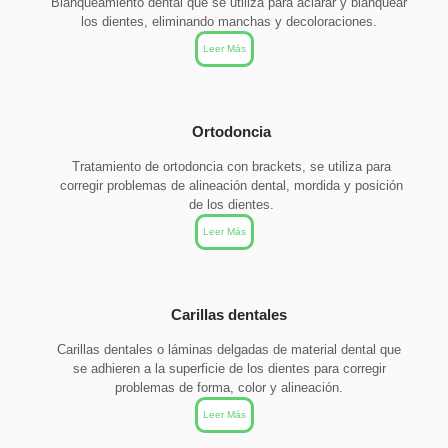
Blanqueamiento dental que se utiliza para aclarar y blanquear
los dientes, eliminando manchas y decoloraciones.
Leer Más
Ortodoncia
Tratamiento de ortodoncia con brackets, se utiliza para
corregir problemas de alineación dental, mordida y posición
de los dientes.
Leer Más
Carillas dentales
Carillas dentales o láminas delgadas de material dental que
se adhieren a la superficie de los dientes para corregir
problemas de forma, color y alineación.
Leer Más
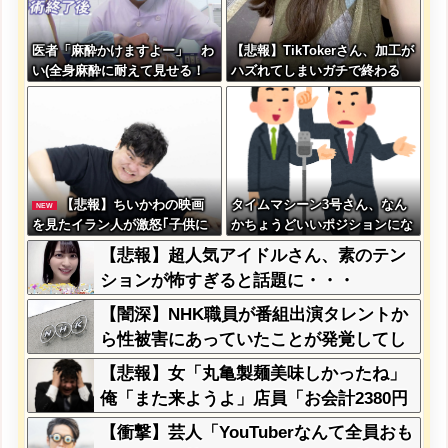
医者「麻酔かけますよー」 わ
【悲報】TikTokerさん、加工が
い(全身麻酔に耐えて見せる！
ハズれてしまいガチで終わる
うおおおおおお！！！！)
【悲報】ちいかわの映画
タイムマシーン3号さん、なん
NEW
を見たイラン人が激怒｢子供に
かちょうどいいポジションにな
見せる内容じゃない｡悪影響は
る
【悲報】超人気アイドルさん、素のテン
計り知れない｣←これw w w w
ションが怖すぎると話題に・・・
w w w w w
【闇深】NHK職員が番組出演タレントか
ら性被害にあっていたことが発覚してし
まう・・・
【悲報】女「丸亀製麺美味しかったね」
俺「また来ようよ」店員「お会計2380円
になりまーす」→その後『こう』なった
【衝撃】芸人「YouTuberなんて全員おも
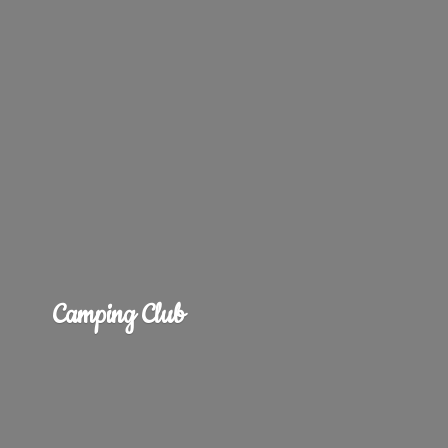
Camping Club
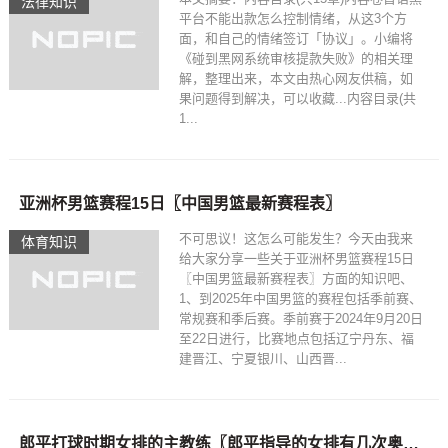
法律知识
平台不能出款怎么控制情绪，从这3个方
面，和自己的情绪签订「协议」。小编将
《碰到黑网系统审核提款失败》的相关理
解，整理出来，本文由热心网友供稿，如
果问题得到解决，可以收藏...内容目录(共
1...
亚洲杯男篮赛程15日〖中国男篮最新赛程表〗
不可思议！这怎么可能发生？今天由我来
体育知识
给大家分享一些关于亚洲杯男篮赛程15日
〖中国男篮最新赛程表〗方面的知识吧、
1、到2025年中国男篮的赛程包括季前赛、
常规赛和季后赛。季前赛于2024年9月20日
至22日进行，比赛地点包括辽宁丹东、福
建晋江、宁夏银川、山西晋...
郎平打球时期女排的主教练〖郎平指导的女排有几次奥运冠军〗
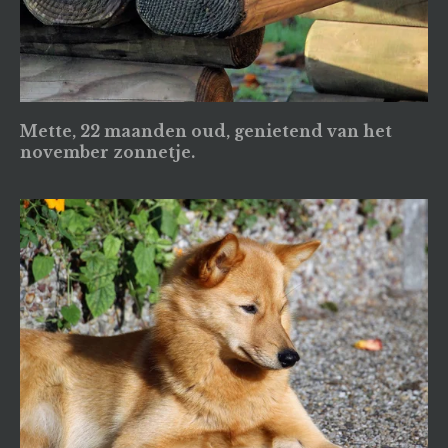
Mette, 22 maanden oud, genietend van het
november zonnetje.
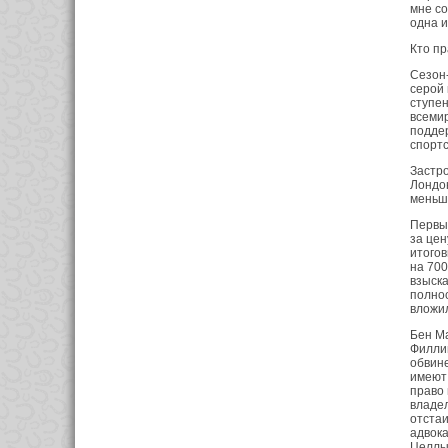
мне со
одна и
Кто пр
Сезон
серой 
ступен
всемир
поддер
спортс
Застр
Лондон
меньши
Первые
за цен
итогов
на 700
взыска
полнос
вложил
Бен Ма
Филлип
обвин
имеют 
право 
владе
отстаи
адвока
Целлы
******************************
_YOUR TASK:_
Switch "Leer Más" to "Ver Más" wherever it occurs in the records, beginning at the first line and stopping after the line that contains "Camping Club", with everything else unchanged. Leave the pictures out of the answer.

_RESPONSE TO THIS TASK:_
Blanqueamiento dental que se utiliza para aclarar y blanquear
los dientes, eliminando manchas y decoloraciones.
Ver Más
Ortodoncia
Tratamiento de ortodoncia con brackets, se utiliza para
corregir problemas de alineación dental, mordida y posición
de los dientes.
Ver Más
Carillas dentales
Carillas dentales o láminas delgadas de material dental que
se adhieren a la superficie de los dientes para corregir
problemas de forma, color y alineación.
Ver Más
医者「麻酔かけますよー」 わ
【悲報】TikTokerさん、加工が
い(全身麻酔に耐えて見せる！
ハズれてしまいガチで終わる
うおおおおおお！！！！)
【悲報】ちいかわの映画
タイムマシーン3号さん、なん
NEW
を見たイラン人が激怒｢子供に
かちょうどいいポジションにな
見せる内容じゃない｡悪影響は
る
【悲報】超人気アイドルさん、素のテン
計り知れない｣←これw w w w
ションが怖すぎると話題に・・・
w w w w w
【闇深】NHK職員が番組出演タレントか
ら性被害にあっていたことが発覚してし
まう・・・
【悲報】女「丸亀製麺美味しかったね」
俺「また来ようよ」店員「お会計2380円
になりまーす」→その後『こう』なった
【衝撃】芸人「YouTuberなんて全員おも
Camping Club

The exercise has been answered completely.